Thanks to a slight oversight on my part, our second public meeting didn’t go as planned. Our goal was to talk about alternative options that are available outside of public school or pretty much education as we know it. However, I had the time listed as 10:30am (my initial intended time), when the library doesn’t open until 1:00pm on Wednesdays. So, people showed up, but at the wrong time. And of course, very few planned to return.
We did end up having a decent discussion among those who attended. Three families in total. However, we are all homeschooling, so we just discussed what led us to homeschooling and a little about our strategies.
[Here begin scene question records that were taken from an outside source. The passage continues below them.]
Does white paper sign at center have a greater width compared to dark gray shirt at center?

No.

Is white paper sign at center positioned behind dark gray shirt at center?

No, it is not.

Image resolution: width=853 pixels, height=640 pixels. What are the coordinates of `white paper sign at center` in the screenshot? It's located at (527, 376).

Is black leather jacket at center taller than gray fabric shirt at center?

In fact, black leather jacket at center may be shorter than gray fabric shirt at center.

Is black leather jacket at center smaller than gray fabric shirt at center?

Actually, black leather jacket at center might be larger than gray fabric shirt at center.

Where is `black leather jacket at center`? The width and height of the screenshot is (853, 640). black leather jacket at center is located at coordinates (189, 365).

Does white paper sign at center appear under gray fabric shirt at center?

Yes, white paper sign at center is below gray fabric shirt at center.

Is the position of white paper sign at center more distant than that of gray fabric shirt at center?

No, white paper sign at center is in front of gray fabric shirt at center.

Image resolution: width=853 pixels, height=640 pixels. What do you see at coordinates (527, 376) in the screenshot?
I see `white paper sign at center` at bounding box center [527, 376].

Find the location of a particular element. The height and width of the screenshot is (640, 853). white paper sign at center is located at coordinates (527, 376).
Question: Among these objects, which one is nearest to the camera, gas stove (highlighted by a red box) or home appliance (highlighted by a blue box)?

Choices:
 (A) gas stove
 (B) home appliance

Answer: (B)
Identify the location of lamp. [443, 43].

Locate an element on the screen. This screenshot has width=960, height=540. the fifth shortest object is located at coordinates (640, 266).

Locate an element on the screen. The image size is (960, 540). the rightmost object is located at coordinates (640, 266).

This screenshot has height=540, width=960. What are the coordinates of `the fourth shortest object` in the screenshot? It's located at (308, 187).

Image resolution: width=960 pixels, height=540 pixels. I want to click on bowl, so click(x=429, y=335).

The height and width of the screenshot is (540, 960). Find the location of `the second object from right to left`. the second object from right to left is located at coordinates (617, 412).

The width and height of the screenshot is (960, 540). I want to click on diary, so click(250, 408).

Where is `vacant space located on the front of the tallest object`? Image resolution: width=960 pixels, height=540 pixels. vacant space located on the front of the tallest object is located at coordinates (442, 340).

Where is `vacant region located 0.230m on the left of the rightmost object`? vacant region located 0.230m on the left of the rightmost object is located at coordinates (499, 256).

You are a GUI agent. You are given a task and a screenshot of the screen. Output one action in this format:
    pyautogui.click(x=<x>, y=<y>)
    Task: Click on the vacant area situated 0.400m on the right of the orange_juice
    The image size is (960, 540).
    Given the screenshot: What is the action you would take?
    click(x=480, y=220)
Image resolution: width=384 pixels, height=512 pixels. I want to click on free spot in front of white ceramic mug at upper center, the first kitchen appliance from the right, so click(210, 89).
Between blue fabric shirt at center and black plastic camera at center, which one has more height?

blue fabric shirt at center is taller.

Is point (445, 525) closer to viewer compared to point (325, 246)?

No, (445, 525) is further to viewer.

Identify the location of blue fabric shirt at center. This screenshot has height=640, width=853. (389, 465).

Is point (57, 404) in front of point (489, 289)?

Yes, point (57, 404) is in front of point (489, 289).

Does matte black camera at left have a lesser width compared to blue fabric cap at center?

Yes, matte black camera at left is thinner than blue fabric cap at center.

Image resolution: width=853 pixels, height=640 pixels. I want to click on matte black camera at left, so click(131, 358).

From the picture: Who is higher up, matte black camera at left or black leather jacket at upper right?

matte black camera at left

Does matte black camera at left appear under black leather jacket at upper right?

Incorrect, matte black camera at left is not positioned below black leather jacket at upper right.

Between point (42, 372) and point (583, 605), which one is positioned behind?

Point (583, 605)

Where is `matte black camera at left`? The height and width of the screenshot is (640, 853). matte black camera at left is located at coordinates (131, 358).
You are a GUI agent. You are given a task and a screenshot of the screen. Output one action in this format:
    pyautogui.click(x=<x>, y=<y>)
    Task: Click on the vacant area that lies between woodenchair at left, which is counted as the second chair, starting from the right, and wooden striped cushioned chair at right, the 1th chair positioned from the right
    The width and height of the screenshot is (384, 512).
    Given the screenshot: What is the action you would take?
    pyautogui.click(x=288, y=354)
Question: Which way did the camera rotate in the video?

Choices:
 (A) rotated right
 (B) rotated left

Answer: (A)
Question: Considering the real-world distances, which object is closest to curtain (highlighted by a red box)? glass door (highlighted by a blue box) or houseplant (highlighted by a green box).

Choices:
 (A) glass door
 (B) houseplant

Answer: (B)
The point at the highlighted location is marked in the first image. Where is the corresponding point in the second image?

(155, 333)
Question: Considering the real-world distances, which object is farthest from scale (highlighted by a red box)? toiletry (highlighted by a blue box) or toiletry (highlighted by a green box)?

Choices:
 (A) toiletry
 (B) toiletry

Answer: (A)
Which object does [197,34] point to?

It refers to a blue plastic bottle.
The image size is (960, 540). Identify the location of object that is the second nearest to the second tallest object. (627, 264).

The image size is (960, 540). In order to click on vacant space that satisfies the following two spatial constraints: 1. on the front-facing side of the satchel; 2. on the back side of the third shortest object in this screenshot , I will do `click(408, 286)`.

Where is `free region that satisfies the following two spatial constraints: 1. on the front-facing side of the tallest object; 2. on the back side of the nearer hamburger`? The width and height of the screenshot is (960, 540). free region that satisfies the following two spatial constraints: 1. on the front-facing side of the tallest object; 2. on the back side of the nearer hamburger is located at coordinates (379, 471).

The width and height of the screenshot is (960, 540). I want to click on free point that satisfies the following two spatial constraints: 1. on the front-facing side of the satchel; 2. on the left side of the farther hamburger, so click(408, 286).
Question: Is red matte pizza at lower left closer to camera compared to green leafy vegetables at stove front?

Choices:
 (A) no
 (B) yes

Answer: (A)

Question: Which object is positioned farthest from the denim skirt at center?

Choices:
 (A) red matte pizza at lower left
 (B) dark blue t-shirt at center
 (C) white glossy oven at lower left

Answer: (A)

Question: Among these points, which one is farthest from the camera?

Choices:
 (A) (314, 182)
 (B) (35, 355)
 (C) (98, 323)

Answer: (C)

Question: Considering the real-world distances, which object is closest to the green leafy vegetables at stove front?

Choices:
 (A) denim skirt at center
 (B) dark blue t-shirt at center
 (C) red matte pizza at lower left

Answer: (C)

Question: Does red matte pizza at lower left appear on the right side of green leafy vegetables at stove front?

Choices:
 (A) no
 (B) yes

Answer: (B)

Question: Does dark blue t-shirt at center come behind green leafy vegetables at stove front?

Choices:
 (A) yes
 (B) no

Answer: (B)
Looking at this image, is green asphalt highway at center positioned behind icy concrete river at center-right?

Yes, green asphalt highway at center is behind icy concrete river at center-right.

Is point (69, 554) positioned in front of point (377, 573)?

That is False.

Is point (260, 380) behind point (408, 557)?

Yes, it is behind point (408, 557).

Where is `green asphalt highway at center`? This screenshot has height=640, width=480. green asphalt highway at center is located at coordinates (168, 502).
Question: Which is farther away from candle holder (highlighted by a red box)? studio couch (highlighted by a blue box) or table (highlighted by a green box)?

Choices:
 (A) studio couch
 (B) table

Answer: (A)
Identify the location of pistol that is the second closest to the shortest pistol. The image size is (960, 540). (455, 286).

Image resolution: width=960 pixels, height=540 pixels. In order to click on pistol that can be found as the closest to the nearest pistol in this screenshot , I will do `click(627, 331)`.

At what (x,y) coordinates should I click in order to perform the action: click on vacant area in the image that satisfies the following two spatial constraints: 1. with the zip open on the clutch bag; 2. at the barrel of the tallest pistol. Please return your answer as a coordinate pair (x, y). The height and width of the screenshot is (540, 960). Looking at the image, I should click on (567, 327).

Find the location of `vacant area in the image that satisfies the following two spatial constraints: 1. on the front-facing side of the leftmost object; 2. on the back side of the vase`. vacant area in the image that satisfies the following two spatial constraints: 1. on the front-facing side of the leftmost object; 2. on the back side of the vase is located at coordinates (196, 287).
As our discussion progressed, some of our parenting challenges came up. This led to the topic of discipline, mostly yelling. So, naturally, the topic of The Orange Rhino Challenge came up. The idea was that we could attempt this challenge as a group and support one another along the way.
Do you find yourself yelling more often than you thought you would after becoming a parent? Do you wish your kids would just stop driving you crazy and just listen? Are you a bit more self conscious about the noises coming from your windows, now that it’s summer and all the windows are open? Have you considered The Orange Rhino Challenge?
Join us for 31 days, the whole month of July, as we take on The Orange Rhino Challenge. This event will take place in our closed Facebook group, but if you are interested in joining us, you are welcome to communicate with us on our website, via email, or on our public Facebook page.
Of course you are also welcome to become a member of our community. Membership is free, but all are expected to respect our community needs; to maintain a safe space for people of color. Failure to honor this space will result in removal. (The link provided is to become a member online, but you can also request membership to the Facebook group; unfamiliar names/profiles will be screened)
Our next public event for July will focus on our parenting style and how the way we were raised shapes our parenting decisions. We’re still looking for a location, though.